Polystyrene prices in Asia on the rise across the globe on higher input costs

Asia, spot styrene prices, which have moved up on higher feedstock costs and supply issues in the region, pushed PS producers to raise their prices despite no major demand fluctuation. Overall PS demand, especially in China, does not indicate any changes while it is mostly described as normal, as per ChemOrbis. Last week, FOB Korea based spot styrene prices gained US$45/ton on week over week while they indicated US$70/ton increases when compared to early July levels. Meanwhile, CFR China based prices also represented increases over the same period with prices reported to be US$50/ton higher from the previous week and US$80/ton higher when compared with the beginning of July.

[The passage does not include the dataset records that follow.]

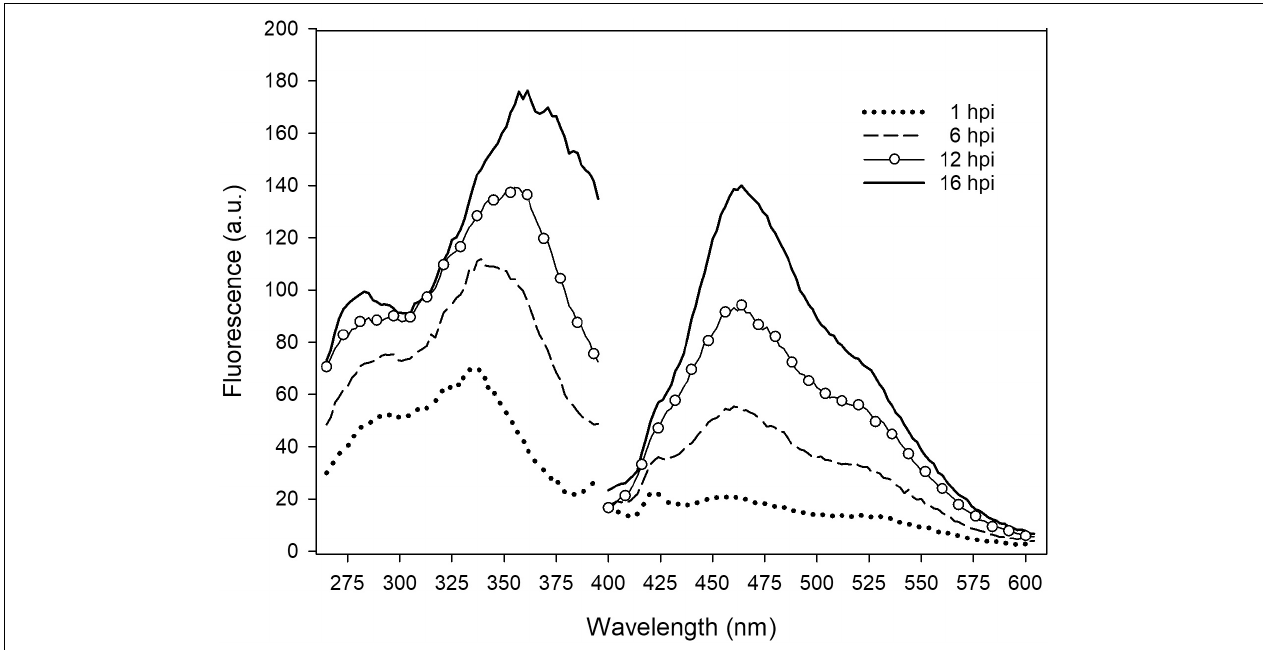
FIGURE 1 | In situ emission and excitation fluorescence spectra of tobacco leaf disk infiltrated with P. syringae pv. tomato DC3000 recorded on the adaxial side at different hpi. The emission spectra were acquired under excitation at 370 nm. The excitation spectra were acquired with emission at 460 nm. Each spectrum is the average of 6 measurements; a.u., arbitrary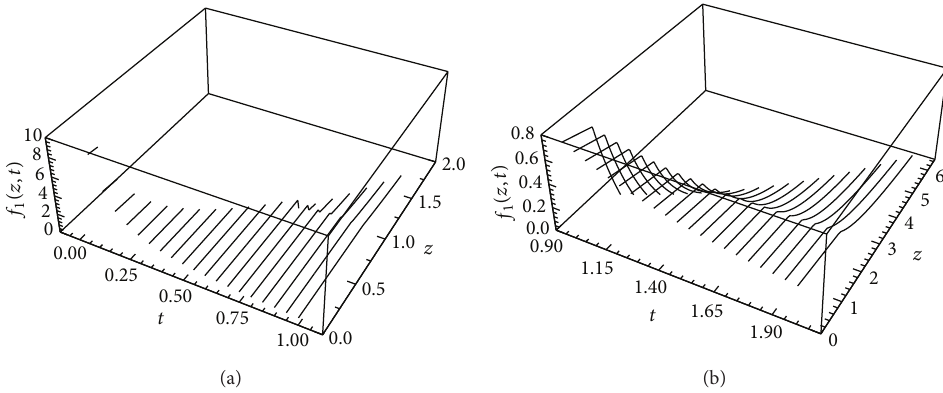
(𝑧, 𝑡) , we have split its representation 1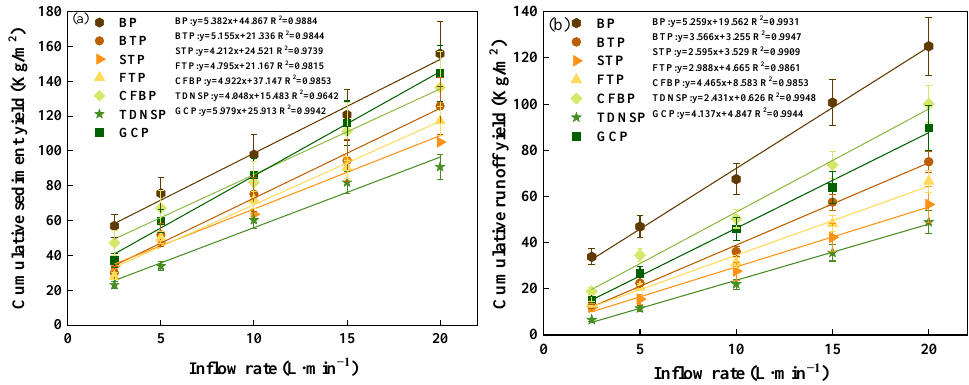
Figure 11. The influence of scouring inflow rate. ( a ) Relationship between inflow rate and cumulative sediment yield. ( b ) Relationship between inflow rate and cumulative runoff yield.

These gains are attributed to feedstock benzene costs which moved up by US$50/ton over a week’s time and are US$115/ton higher when compared with the prices reported at the start of July. Meanwhile, an August benzene contract in the region also recorded US$115/ton increases over July. Besides feedstock costs, lower styrene inventories in China coupled with the force majeure news from Ellba Eastern (a joint venture between Shell and BASF) took their toll on the styrene market. Ellba Eastern declared force majeure on its 550,000 tpa styrene/propylene oxide plant in Singapore, on July 29. However, as of late Friday, the force majeure was reported to be lifted, according to a source from Shell.Considering all these developments, Asian PS prices climbed upwards. Inside China, prices were stable to CNY100-200/ton (US$16-31/ton) higher over the past week while import Asian prices to China indicated US$10-20/ton increases over the week before. A tableware manufacturer, who received higher import offers, told ChemOrbis, “We think that strong styrene costs are likely to cause PS prices to move higher. Therefore, we are planning to make some fresh purchases.” In Turkey, in line with the developments in Asia, import PS prices from that region recorded US$30-40/ton increases at the low end of the ranges. Meanwhile, in Egypt, Far Eastern offers increased by US$40-50/ton and Southeast Asian offers moved up by US$10-30/ton. A trader in Egypt complained about limited supplies while he attributed this situation to late shipments. “We are still trying to deliver our July orders,” he further added. Overall demand is not reported to be great in the country but it is expected to pick up following the Ramadan holiday.